Please find all lines containing "each" in the listing below and copy them.

§ §

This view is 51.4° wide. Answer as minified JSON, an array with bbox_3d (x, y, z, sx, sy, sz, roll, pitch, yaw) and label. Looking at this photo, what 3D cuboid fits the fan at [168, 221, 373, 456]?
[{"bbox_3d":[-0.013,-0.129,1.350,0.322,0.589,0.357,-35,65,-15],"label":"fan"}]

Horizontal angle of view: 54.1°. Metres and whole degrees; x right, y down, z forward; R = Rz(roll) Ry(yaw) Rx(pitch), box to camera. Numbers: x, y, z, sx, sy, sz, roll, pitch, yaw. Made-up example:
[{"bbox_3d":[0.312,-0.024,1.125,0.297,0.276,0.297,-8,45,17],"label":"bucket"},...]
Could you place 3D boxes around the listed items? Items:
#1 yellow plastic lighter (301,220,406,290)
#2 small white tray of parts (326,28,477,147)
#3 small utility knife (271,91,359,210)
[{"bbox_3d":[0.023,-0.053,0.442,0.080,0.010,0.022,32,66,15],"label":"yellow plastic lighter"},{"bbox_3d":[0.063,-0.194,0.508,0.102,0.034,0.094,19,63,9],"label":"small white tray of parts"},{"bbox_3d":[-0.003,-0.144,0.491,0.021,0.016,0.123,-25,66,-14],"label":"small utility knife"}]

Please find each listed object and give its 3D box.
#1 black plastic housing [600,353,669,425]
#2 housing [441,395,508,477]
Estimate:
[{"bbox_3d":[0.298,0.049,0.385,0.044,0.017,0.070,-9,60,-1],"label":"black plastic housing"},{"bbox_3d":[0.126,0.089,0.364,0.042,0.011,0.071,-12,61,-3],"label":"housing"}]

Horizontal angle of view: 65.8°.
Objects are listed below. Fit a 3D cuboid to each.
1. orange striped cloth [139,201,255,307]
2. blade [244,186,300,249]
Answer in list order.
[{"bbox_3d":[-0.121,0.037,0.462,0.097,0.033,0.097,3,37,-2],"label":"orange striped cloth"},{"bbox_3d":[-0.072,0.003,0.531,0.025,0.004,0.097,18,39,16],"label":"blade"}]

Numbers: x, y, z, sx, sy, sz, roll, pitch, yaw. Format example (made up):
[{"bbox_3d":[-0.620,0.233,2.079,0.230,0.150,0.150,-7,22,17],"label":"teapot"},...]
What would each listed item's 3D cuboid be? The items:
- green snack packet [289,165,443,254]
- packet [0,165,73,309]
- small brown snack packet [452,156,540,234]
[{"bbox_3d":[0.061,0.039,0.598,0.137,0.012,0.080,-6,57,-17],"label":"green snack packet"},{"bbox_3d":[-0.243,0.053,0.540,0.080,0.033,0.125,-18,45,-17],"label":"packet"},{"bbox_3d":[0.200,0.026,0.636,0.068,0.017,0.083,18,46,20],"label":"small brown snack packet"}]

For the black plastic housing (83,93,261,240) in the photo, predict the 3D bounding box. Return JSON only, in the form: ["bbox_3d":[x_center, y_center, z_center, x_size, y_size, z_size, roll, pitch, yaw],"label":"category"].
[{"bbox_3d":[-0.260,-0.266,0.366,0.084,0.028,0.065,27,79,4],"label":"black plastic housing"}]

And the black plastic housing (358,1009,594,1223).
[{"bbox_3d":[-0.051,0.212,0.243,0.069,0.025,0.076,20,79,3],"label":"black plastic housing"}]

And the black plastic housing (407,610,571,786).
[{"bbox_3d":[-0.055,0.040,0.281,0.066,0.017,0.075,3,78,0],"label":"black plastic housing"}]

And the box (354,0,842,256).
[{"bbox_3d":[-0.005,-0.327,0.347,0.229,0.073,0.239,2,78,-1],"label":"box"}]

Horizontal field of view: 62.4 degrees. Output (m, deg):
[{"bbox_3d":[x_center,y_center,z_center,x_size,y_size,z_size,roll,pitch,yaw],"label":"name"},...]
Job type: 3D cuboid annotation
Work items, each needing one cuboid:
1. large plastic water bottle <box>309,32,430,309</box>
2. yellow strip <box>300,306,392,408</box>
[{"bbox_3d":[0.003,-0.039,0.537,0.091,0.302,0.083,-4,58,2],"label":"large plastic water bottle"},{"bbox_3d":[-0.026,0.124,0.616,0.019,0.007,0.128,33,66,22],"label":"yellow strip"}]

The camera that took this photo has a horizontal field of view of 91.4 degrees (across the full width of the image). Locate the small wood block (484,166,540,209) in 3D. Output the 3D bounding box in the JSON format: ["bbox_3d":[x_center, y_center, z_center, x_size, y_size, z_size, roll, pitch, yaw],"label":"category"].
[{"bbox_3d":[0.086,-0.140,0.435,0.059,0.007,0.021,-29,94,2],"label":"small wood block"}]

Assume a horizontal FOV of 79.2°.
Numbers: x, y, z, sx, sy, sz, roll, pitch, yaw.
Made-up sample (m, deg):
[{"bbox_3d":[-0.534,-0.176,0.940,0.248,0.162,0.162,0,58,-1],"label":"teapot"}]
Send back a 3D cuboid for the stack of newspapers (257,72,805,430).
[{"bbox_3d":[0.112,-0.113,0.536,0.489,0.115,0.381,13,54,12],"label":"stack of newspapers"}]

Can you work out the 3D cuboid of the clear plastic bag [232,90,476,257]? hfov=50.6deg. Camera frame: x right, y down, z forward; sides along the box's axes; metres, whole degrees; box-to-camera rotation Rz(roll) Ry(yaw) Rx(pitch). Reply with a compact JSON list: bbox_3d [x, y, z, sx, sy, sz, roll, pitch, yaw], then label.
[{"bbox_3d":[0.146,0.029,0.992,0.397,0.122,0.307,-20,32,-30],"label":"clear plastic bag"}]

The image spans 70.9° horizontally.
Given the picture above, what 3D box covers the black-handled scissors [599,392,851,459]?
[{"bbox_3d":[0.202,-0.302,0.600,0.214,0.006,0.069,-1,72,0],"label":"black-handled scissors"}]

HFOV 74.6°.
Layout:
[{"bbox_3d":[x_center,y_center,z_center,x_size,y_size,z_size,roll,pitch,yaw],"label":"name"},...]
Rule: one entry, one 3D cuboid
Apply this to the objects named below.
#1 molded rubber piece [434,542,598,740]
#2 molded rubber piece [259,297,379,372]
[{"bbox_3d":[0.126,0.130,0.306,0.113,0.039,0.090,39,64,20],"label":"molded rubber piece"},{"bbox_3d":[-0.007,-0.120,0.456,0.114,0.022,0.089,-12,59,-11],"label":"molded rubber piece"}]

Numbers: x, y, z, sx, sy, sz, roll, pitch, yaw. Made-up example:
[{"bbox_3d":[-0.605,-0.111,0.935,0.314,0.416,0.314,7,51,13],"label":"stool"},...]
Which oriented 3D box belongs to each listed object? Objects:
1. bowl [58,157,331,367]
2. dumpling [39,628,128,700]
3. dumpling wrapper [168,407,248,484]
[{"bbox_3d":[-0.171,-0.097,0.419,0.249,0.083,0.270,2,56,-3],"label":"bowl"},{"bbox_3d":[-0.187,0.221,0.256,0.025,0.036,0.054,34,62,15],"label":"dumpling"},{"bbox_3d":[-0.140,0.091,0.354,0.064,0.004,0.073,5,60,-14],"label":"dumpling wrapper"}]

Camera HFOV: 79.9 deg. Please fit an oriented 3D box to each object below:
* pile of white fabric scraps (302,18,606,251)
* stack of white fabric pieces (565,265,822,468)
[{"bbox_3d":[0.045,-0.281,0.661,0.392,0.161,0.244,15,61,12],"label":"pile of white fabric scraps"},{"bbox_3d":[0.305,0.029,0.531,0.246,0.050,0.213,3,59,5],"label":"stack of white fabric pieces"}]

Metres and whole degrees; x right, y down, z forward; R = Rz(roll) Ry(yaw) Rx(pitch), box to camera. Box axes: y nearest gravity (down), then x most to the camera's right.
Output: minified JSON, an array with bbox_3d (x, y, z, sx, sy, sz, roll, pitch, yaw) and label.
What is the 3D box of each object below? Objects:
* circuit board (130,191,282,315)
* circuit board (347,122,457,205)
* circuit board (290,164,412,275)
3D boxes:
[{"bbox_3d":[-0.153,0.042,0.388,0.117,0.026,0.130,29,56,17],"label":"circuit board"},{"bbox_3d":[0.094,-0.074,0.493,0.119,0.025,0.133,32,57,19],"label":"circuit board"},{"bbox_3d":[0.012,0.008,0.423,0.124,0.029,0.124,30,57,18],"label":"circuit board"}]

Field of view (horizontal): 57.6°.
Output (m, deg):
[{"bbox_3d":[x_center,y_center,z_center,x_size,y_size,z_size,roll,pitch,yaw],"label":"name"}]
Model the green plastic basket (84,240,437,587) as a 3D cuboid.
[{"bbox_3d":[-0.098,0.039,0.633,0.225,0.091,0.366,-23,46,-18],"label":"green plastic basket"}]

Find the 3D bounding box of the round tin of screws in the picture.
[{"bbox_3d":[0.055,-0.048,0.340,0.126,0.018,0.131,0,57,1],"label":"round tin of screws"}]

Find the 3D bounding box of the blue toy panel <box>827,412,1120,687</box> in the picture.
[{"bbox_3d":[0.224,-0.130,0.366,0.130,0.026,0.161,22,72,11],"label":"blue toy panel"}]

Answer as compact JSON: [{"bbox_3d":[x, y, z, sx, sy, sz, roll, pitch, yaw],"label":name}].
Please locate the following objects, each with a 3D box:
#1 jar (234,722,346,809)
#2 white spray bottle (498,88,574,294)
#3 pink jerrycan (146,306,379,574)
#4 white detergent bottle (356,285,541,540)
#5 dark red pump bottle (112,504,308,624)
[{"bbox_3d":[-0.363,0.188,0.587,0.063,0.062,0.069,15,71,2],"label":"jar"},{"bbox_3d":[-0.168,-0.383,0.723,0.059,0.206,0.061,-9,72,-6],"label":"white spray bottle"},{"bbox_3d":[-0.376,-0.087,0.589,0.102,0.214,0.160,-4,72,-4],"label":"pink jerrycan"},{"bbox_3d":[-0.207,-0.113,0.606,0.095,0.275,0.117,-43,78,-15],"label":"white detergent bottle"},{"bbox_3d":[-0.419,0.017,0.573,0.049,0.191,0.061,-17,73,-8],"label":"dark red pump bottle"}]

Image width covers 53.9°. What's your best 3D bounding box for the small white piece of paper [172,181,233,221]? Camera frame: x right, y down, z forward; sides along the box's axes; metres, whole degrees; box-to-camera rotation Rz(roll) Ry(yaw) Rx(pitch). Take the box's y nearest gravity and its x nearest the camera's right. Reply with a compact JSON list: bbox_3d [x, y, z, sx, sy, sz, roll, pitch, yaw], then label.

§ §

Task result -
Please find each listed object and give its 3D box.
Objects are listed below. Fit a 3D cuboid to each.
What would each listed item's 3D cuboid be? The items:
Work items, each needing one cuboid:
Which oriented 3D box belongs to each listed object? Objects:
Camera HFOV: 79.9 deg. Please fit an oriented 3D box to each object below:
What is the 3D box of each object below? Objects:
Please locate the following objects, each with a 3D box:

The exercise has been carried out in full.